Your ProcessItems method can be very easily transformed into async version ProcessItemsAsync (I didn't validate the "batching" logic):

private async Task ProcessItemsAsync()
{
    for (int i = 0, n = items.Count; i < n; i++)
    {
        Stopwatch stopwatch = new Stopwatch();
        stopwatch.Start();

        batch.Add(items[i]);

        if (batch.Count == 3 || i >= items.Count - 3)
        {
            List<Task> tasks = new List<Task>(3);

            foreach (Item item in batch)
                tasks.Add(Task.Run(() => ProcessItem(item)));

            await Task.WhenAll(tasks.ToArray());

            batch.Clear();
        }

        stopwatch.Stop();

        int elapsed = (int)stopwatch.ElapsedMilliseconds;
        int delay = (3000) - elapsed;

        if (delay > 0)
            await Task.Delay(delay);
    }
}

The only benefit would be that you don't block the ProcessItems thread with Task.WaitAll() and Thread.Sleep(), as @usr pointed out in his answer. Whether to take this approach or Parallel.ForEach one probably depends on the running environment of your code. Async/await won't make your code run faster, but it will improve its scalability for server-side execution, because it may take less threads to run, so more clients could be served.
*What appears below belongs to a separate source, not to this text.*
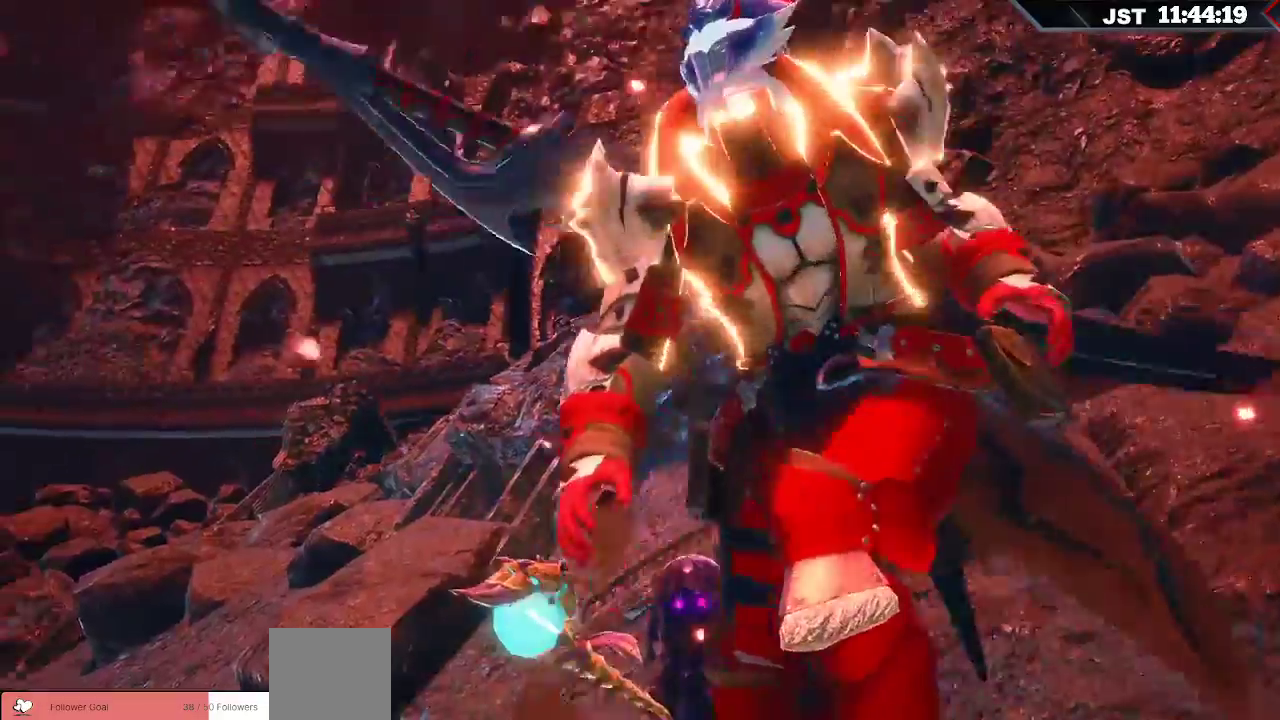
{"dt_ms": 500, "buttons": ["R1"], "left_stick": "up-right", "right_stick": "center"}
Note also that now ProcessItemsAsync is itself an async task, so to keep the flow of the code which calls it unchanged, you'd need to call it like this:

ProcessItemsAsync().Wait();

Which is a blocking call on its own and may kill the advantage of async we just gained. Whether you can completely eliminate blocks like this in your app or not, largely depends on the rest of the app's workflow.